This is the second in a series related to Forisk’s 2013 forecast of softwood stumpage prices in the United States.
Herman Chapman, in his 1935 book Forest Finance, wrote:
Forestry is an empirical art and not a mathematical science. The two major premises upon which it rests, namely, human needs expressed in consumption of forest products, and the vital forces of tree life in their reaction to the composite factors of site including climate and soil, can be measured and predicted with only approximate accuracy.
In this quote, I hear lessons echoed by friends and colleagues in the forest and timberland industries who remind us to maintain perspective and prioritize the most important factors. Timberland investment pioneer Forrest Kellogg teaches, “It’s all about the soil!” Timber buyer and procurement forester Fred Voyles reminds us, “You’re not doing your job if you stay in the truck!” Even professional gambler Amarillo Slim – neither friend nor colleague – advised, “You can shear a sheep a hundred times, but you can skin it only once.”
While I might not talk to Slim when it comes to future prices – or anything related to money, unless I want to lose some – we acknowledge that timber forecasts depend on appraisals of the future that we develop with “approximate accuracy.” In this process, we do the best can to account for the strengths and weaknesses of the data available and the objectives across participants in forest industry markets.
From the macroeconomic perspective, housing starts critically affect timber forecasts. Increased home building leads to periods of strengthening stumpage prices through growing demand for lumber and other building products. The buying and building of new homes also fuels spending on wood products such as cabinets, furniture and hardwood floors. Ultimately, however, our primary interest is the movement of stumpage prices in each local market as it plays out its role in satisfying national and export markets for forest products and wood bioenergy.
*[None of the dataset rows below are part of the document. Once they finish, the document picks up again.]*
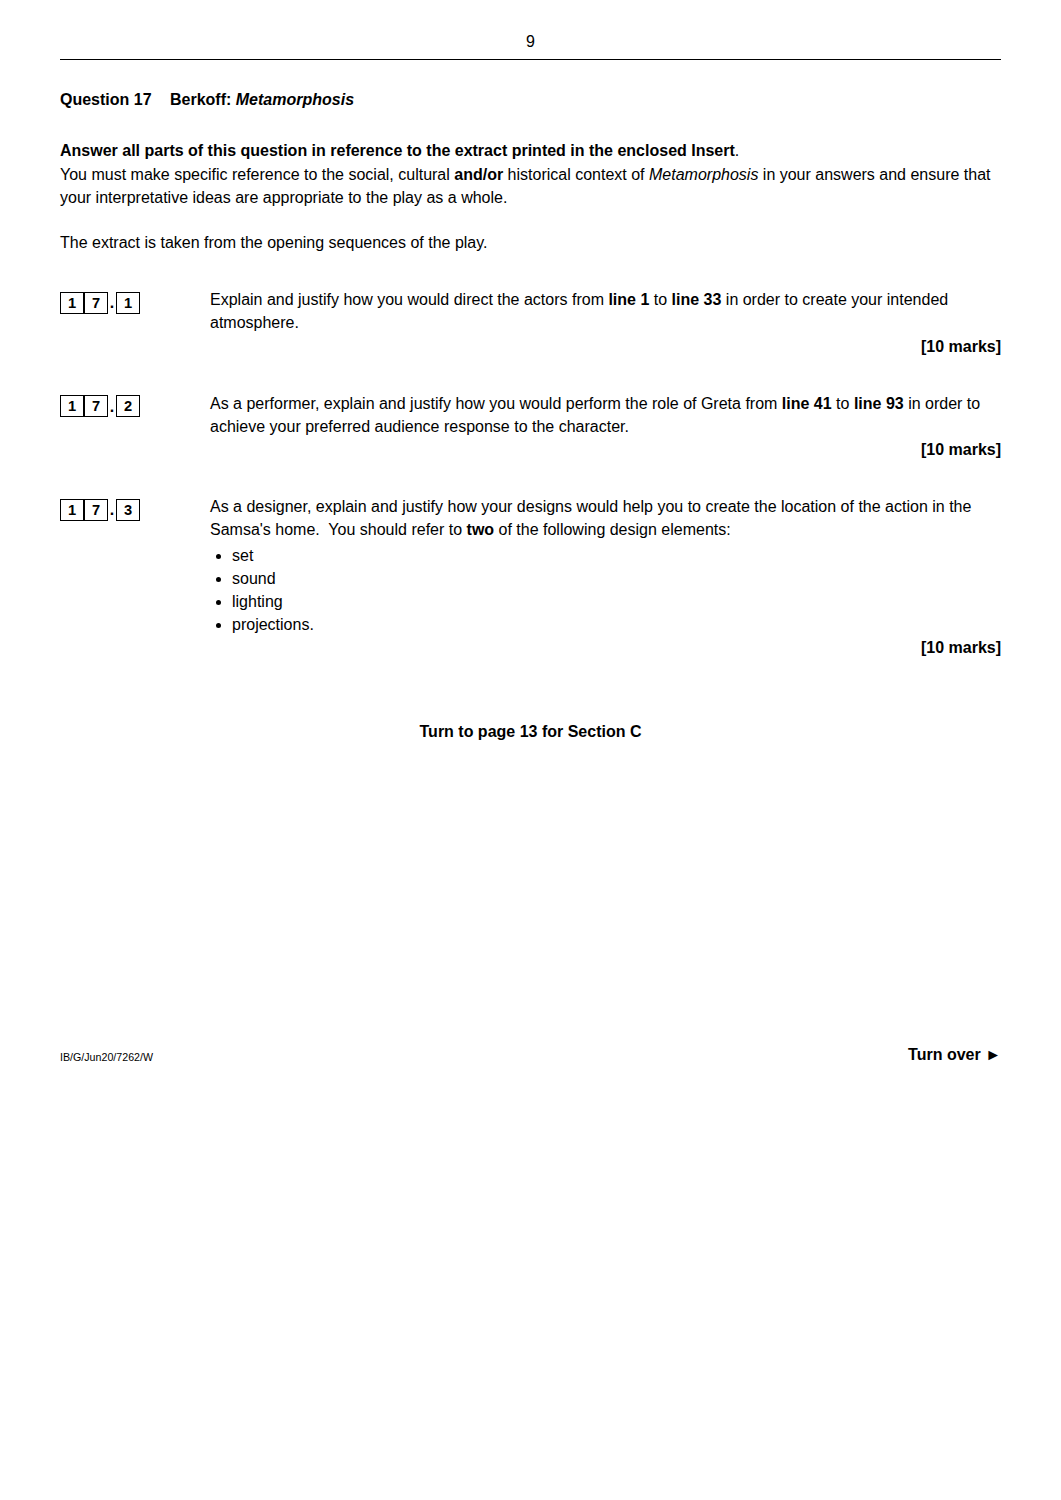9
Question 17 Berkoff: Metamorphosis
Answer all parts of this question in reference to the extract printed in the enclosed Insert.
You must make specific reference to the social, cultural and/or historical context of Metamorphosis in your answers and ensure that your interpretative ideas are appropriate to the play as a whole.
The extract is taken from the opening sequences of the play.
17. 1
Explain and justify how you would direct the actors from line 1 to line 33 in order to create your intended atmosphere.
[10 marks]
17. 2
As a performer, explain and justify how you would perform the role of Greta from line 41 to line 93 in order to achieve your preferred audience response to the character.
[10 marks]
17. 3
As a designer, explain and justify how your designs would help you to create the location of the action in the Samsa's home. You should refer to two of the following design elements:
set
sound
lighting
projections.
[10 marks]
Turn to page 13 for Section C
IB/G/Jun20/7262/W
Turn over ►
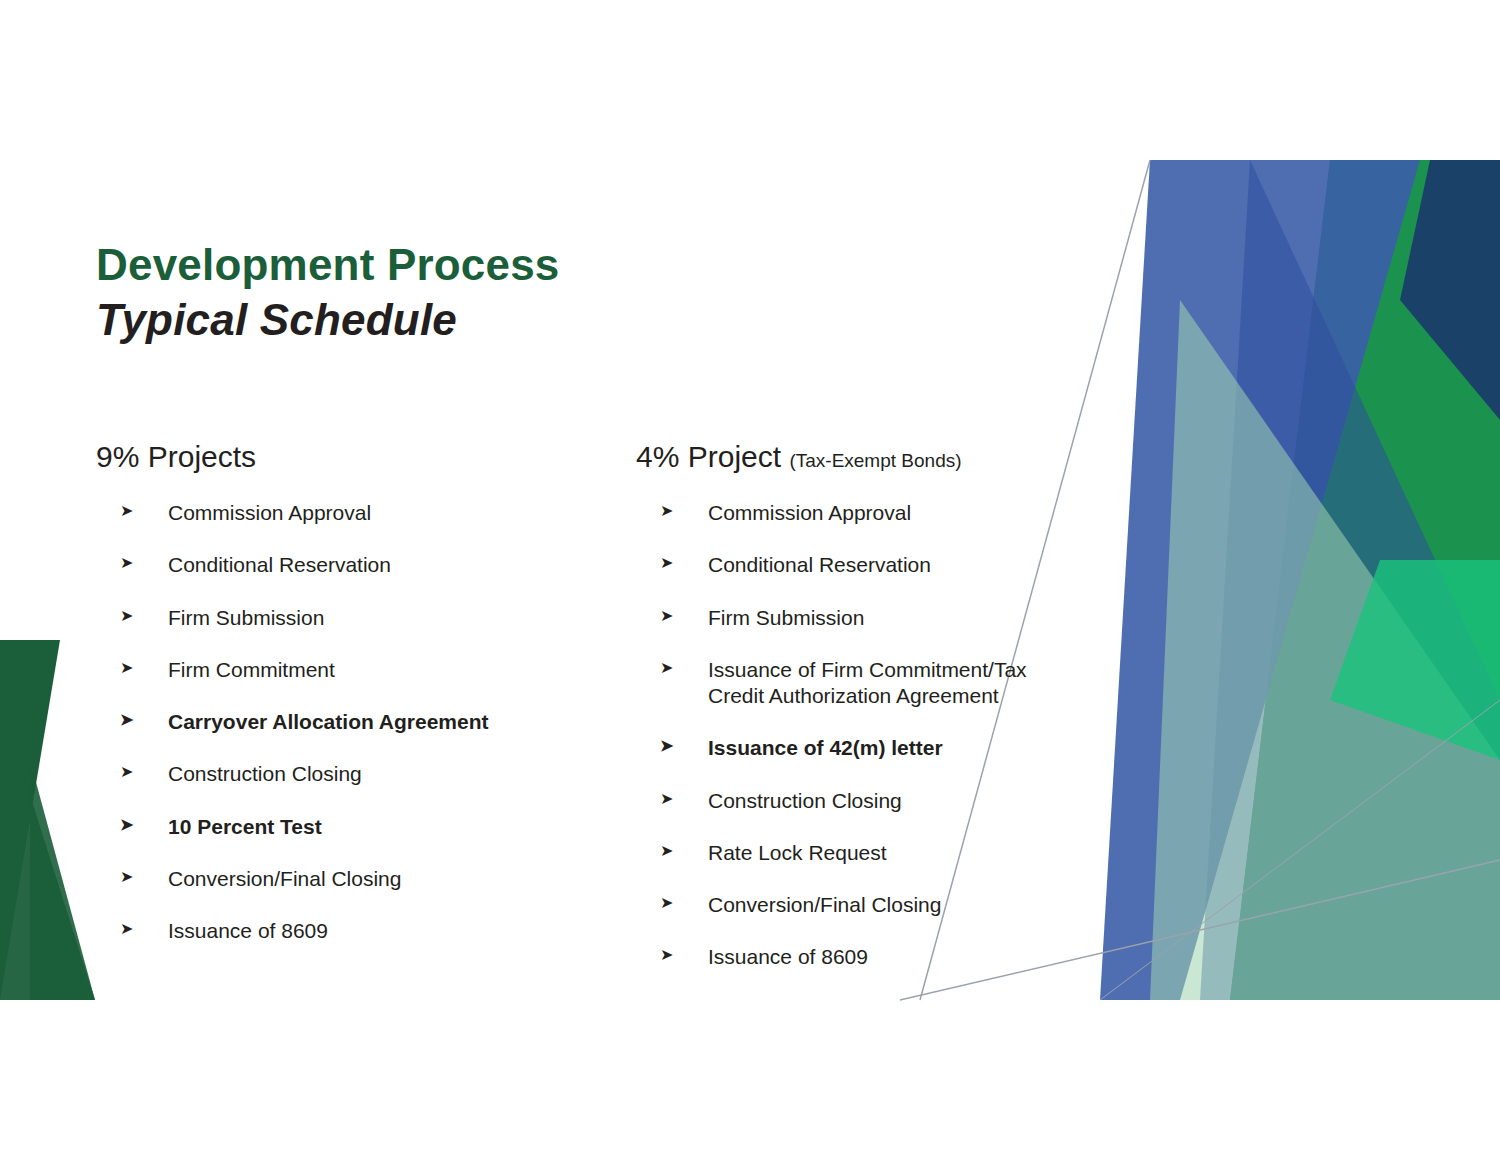Development ProcessTypical Schedule
9% Projects
Commission Approval
Conditional Reservation
Firm Submission
Firm Commitment
Carryover Allocation Agreement
Construction Closing
10 Percent Test
Conversion/Final Closing
Issuance of 8609
4% Project (Tax-Exempt Bonds)
Commission Approval
Conditional Reservation
Firm Submission
Issuance of Firm Commitment/Tax Credit Authorization Agreement
Issuance of 42(m) letter
Construction Closing
Rate Lock Request
Conversion/Final Closing
Issuance of 8609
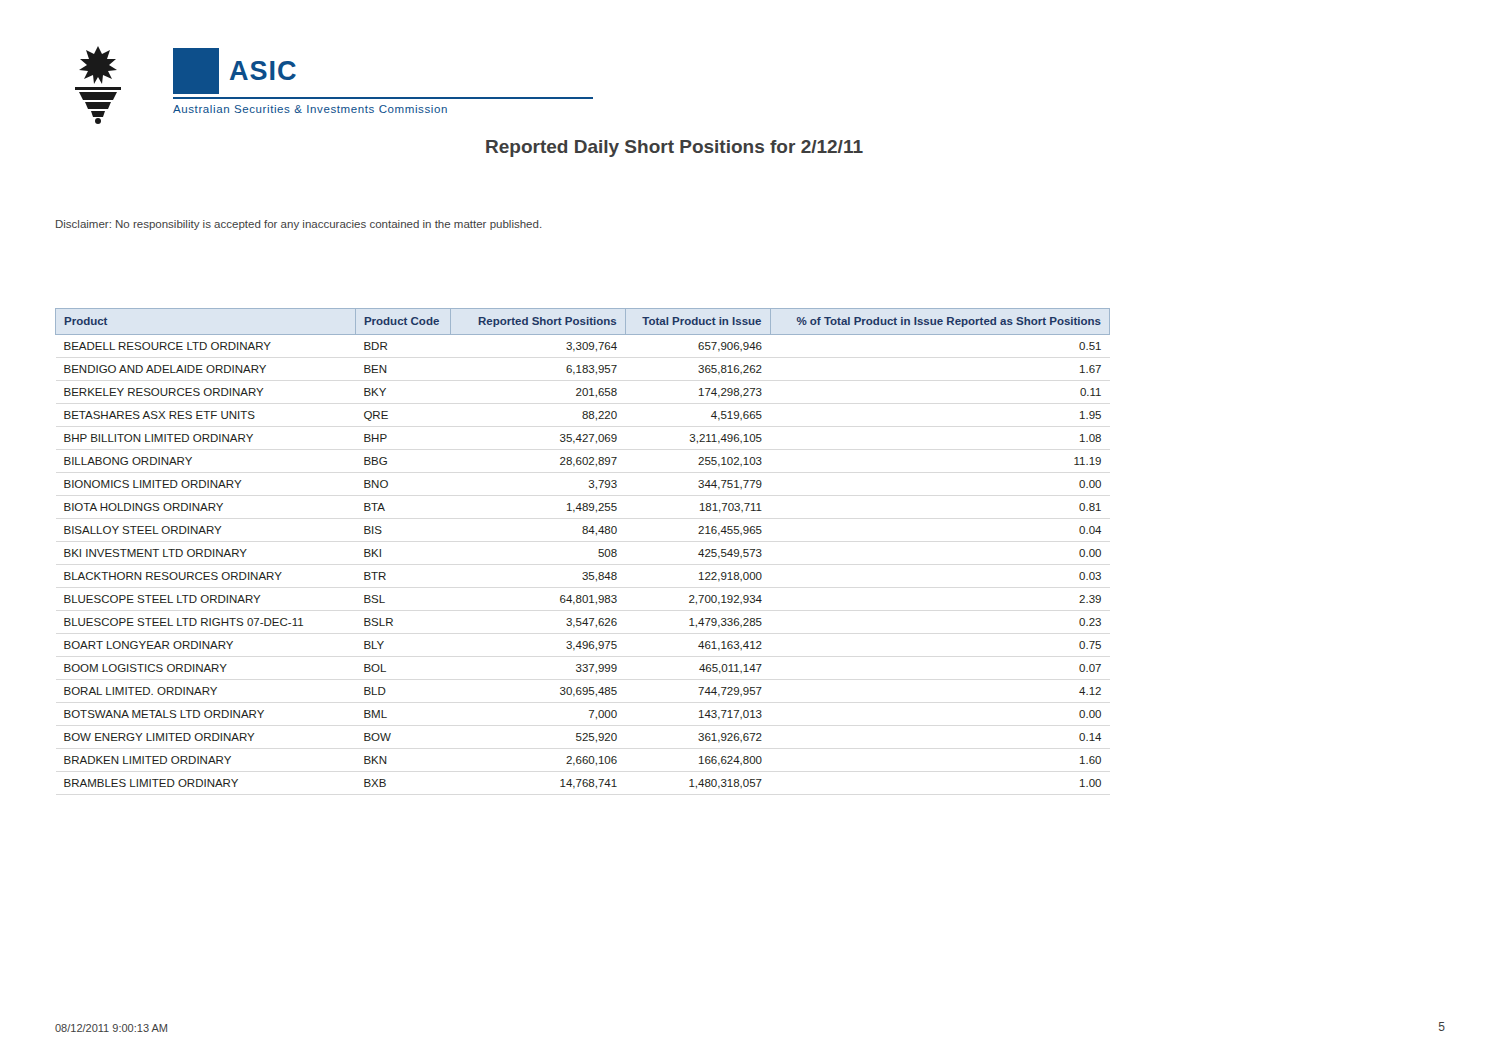ASIC
Australian Securities & Investments Commission
Reported Daily Short Positions for 2/12/11
Disclaimer: No responsibility is accepted for any inaccuracies contained in the matter published.
| Product | Product Code | Reported Short Positions | Total Product in Issue | % of Total Product in Issue Reported as Short Positions |
| --- | --- | --- | --- | --- |
| BEADELL RESOURCE LTD ORDINARY | BDR | 3,309,764 | 657,906,946 | 0.51 |
| BENDIGO AND ADELAIDE ORDINARY | BEN | 6,183,957 | 365,816,262 | 1.67 |
| BERKELEY RESOURCES ORDINARY | BKY | 201,658 | 174,298,273 | 0.11 |
| BETASHARES ASX RES ETF UNITS | QRE | 88,220 | 4,519,665 | 1.95 |
| BHP BILLITON LIMITED ORDINARY | BHP | 35,427,069 | 3,211,496,105 | 1.08 |
| BILLABONG ORDINARY | BBG | 28,602,897 | 255,102,103 | 11.19 |
| BIONOMICS LIMITED ORDINARY | BNO | 3,793 | 344,751,779 | 0.00 |
| BIOTA HOLDINGS ORDINARY | BTA | 1,489,255 | 181,703,711 | 0.81 |
| BISALLOY STEEL ORDINARY | BIS | 84,480 | 216,455,965 | 0.04 |
| BKI INVESTMENT LTD ORDINARY | BKI | 508 | 425,549,573 | 0.00 |
| BLACKTHORN RESOURCES ORDINARY | BTR | 35,848 | 122,918,000 | 0.03 |
| BLUESCOPE STEEL LTD ORDINARY | BSL | 64,801,983 | 2,700,192,934 | 2.39 |
| BLUESCOPE STEEL LTD RIGHTS 07-DEC-11 | BSLR | 3,547,626 | 1,479,336,285 | 0.23 |
| BOART LONGYEAR ORDINARY | BLY | 3,496,975 | 461,163,412 | 0.75 |
| BOOM LOGISTICS ORDINARY | BOL | 337,999 | 465,011,147 | 0.07 |
| BORAL LIMITED. ORDINARY | BLD | 30,695,485 | 744,729,957 | 4.12 |
| BOTSWANA METALS LTD ORDINARY | BML | 7,000 | 143,717,013 | 0.00 |
| BOW ENERGY LIMITED ORDINARY | BOW | 525,920 | 361,926,672 | 0.14 |
| BRADKEN LIMITED ORDINARY | BKN | 2,660,106 | 166,624,800 | 1.60 |
| BRAMBLES LIMITED ORDINARY | BXB | 14,768,741 | 1,480,318,057 | 1.00 |
08/12/2011 9:00:13 AM 5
Every six months, Forisk builds a composite housing starts outlook based on publicly-available, independent forecasts from professionals in the housing industry. These include Fannie Mae, Freddie Mac, Mesirow Financial and the National Association of Home Builders (NAHB), as well as long-term assumptions from the Energy Information Administration’s (EIA) model of the US economy (Figure 1).
Our 2013 Base Case peaks at 1.75 million housing starts in 2018. For comparison, our Mid-Year 2012 Base Case peaked at 1.78 million housing starts in 2017. Overall, housing has recovered a bit quicker than forecasted in 2012 with the expectation of a slightly flatter, long-term trend. In this Composite Outlook, the primary source of sensitivity with respect to lumber demand is the assumed single-to-multi-family housing mix.
To learn more about the 2013 Forisk Forecast or Forisk’s market-specific stumpage forecasts tailored to individual wood-using facilities or timberland ownerships, contact Brooks Mendell at bmendell@forisk.com, 770.725.8447.
“Every six months, Forisk builds a composite housing starts outlook based on publicly-available, independent forecasts from professionals in the housing industry. These include Fannie Mae, Freddie Mac, Mesirow Financial and the National Association of Home Builders (NAHB), as well as long-term assumptions from the Energy Information Administration’s (EIA) model of the US economy.”
Every six months you go to the “happy face” sources that have a vested interest in painting a rosy forecast for housing starts. Clearly, this sourcing has worked well for your forecasts. Given the questionable reliability of the data from these sources (as suggested by contrarian data sources) and from the government’s economic data in general, you leave yourself exposed to the potential black swan. As statisticians, I presume you are aware of this potential and accept the risk.